The Scanning Electron Microscope has for many years been a mainstay of flip chip failure analysis, capable of revealing a wide range of potential problems. Internal slices of a sample for SEM cross-section inspection must first be “potted” by enclosing them in hardened plastic to permit handling and sectioning.
Cross-sectioning is mechanical, with some combination of sawing, lapping, and polishing revealing a planar section at any desired point in the sample, such as a cross-section view along the center of a row of solder bumps. SEM inspection of that view can reveal voids, cracks, delaminations, intermetallic layers, grain structure, and other problems or potential problems. Figures 1 and 2 below are examples of SEM cross-sections.
Mechanical cross-sectioning reveals the innards of the sample, but also may create its own problems. In particular, if the cross-section includes both hard and soft materials, such as metals and organic substrates, the mechanical operations of exposing them may smear a layer of the softer material across the surface, obscuring small but crucial details. The polishing step that normally follows exposing the desired surface removes some of the smearing, but polishing as a mechanical process again can create its own smear.
Previous techniques to remove smear include chemical etching of the surface, or removing material by exposure to a Focused Ion Beam, a machine intended for elemental identification in small areas of samples.
Wet chemical etching can remove undesired material after polishing. However, wet chemical etches are narrowly selective in which material they remove, and must be optimized for specific materials, making them cumbersome and expensive for broad use. In addition, wet chemistry adds handling and environmental drawbacks to a mechanical process.
Focused Ion Beam (FIB) equipment has been used as an alternative to remove obscuring materials. However, by design FIB has a small focal point, covering a relatively tiny area. This suits its primary purpose of isolating and identifying materials in small areas of a sample. But trying to clean an entire cross-sectioned sample this way is like sweeping a ballroom floor with a whisk broom – slow, painful, inefficient, and costly.
An Improved Method
A new, fast, less costly and more revealing approach to smear removal has been introduced by Chip Targets, a leading electronic analytical laboratory. They have adapted an Ion Milling system, generally used to create ultra-thin Transmission Electron Microscopy samples, to selectively remove SEM sample smear. Chip Targets uses the Bal-Tech RES 101 Ion Mill System, with a two ion beam gun, to readily de-smear samples up to 25mm in diameter. The beam angle can be adjusted from 0 to 45 degrees during removal, and specimen rotation can be continuous or oscillating.

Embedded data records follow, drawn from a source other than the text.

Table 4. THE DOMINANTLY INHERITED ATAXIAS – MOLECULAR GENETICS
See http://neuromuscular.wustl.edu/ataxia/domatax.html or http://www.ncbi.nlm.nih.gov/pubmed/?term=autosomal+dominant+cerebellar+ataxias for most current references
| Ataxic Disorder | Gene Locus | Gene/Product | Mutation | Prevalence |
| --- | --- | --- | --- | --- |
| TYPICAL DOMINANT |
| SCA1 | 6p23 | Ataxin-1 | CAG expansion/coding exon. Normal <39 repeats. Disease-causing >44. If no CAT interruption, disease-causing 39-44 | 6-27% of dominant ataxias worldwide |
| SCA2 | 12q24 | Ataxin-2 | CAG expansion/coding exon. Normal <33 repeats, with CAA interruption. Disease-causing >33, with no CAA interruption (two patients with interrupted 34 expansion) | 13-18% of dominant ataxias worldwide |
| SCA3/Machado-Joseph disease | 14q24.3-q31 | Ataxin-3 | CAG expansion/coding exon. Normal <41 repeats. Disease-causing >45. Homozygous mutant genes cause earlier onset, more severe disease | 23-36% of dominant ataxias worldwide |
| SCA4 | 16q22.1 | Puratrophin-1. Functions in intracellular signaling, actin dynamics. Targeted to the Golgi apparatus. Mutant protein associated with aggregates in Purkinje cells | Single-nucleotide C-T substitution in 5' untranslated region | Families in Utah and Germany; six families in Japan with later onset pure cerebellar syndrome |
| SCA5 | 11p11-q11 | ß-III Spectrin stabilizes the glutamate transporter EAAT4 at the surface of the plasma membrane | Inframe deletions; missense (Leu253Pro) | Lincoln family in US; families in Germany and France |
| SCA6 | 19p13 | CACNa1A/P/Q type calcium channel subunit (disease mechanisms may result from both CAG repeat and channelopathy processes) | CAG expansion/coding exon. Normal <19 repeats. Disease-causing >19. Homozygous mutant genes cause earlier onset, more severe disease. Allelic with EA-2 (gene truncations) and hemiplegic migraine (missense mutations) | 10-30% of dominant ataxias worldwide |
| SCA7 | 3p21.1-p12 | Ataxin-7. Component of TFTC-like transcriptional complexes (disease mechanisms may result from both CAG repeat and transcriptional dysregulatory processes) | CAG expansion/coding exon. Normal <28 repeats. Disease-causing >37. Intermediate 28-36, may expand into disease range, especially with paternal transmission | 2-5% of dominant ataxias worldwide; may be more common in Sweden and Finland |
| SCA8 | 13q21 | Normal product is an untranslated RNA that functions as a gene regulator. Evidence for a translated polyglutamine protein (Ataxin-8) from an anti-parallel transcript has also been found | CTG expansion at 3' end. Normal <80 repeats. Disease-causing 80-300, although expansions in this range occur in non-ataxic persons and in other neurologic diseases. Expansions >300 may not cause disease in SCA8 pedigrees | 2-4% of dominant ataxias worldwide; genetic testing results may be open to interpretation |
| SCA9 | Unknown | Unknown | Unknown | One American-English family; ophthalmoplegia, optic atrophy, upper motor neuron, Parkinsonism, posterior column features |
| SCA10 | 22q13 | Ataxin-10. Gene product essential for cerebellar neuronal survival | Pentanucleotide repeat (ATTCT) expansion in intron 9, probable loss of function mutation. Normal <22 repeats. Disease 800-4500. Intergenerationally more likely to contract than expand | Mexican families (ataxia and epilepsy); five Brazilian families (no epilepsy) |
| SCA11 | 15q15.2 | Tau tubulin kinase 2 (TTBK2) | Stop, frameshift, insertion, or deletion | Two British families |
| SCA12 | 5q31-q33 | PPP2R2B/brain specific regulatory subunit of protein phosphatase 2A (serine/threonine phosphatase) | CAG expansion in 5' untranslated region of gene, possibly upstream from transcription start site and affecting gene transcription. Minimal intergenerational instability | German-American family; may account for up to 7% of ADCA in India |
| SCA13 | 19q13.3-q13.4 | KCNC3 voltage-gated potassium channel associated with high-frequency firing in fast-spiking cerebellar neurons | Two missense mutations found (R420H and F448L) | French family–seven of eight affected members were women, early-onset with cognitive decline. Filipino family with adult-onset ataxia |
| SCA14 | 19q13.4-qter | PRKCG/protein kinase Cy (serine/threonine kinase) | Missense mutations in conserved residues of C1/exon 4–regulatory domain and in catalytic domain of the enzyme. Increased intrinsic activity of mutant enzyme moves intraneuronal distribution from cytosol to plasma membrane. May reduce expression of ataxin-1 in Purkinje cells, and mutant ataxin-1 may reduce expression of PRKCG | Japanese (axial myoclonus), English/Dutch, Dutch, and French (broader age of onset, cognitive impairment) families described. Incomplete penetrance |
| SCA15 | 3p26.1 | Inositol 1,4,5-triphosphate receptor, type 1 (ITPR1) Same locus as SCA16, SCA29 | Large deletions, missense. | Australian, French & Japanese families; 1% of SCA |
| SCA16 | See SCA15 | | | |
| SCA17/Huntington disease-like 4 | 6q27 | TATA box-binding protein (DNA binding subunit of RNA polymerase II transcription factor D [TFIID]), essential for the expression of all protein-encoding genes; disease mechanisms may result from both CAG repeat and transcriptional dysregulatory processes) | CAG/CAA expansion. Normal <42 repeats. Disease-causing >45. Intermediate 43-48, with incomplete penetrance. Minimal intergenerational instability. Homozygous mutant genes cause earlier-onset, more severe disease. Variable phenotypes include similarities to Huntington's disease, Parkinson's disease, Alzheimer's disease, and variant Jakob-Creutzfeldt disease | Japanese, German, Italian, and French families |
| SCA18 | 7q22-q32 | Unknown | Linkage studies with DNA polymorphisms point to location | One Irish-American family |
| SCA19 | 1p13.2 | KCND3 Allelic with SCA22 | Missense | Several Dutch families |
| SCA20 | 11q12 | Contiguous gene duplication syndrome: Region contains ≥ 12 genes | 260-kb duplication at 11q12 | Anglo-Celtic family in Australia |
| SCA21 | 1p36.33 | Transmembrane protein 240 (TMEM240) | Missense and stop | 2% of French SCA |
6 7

Figures 1 and 2 compare a SEM cross-section of a lead-free BGA connection, before and after ion milling by Chip Targets. Figure 1 shows a metallographic cross-section after standard mechanical preparation with diamond lapping films and polishing with 0.3 µm alumina. The view, from the top down, includes part of the device, the device bond pad, the connecting layer between lead-free ball and the device pad, the ball, the layer connecting it to the substrate pad, and, at the bottom, the organic substrate, including a crossing metal track.
Figure 1. Before ion milling. (courtesy Chip Targets)
Figure 2. After ion milling. (courtesy Chip Targets)
Figure 2 shows the same view after ion milling. Details such as grain structure, attachment, and layer thickness that are obscured by smear in Figure 1 are clear in Figure 2. If you don’t see the differences, put your eyeglasses on.
In other applications, sample preparation with ion milling has allowed Chip Targets to identify delamination between die and die attach, to locate otherwise-invisible hairline cracks, to accurately measure bond line thickness, to examine the grain structure and to locate Kirkendall voids on samples otherwise obscured by smear.
Ion milling is a valuable surface preparation tool offering new capabilities and providing higher accuracy in failure analyses.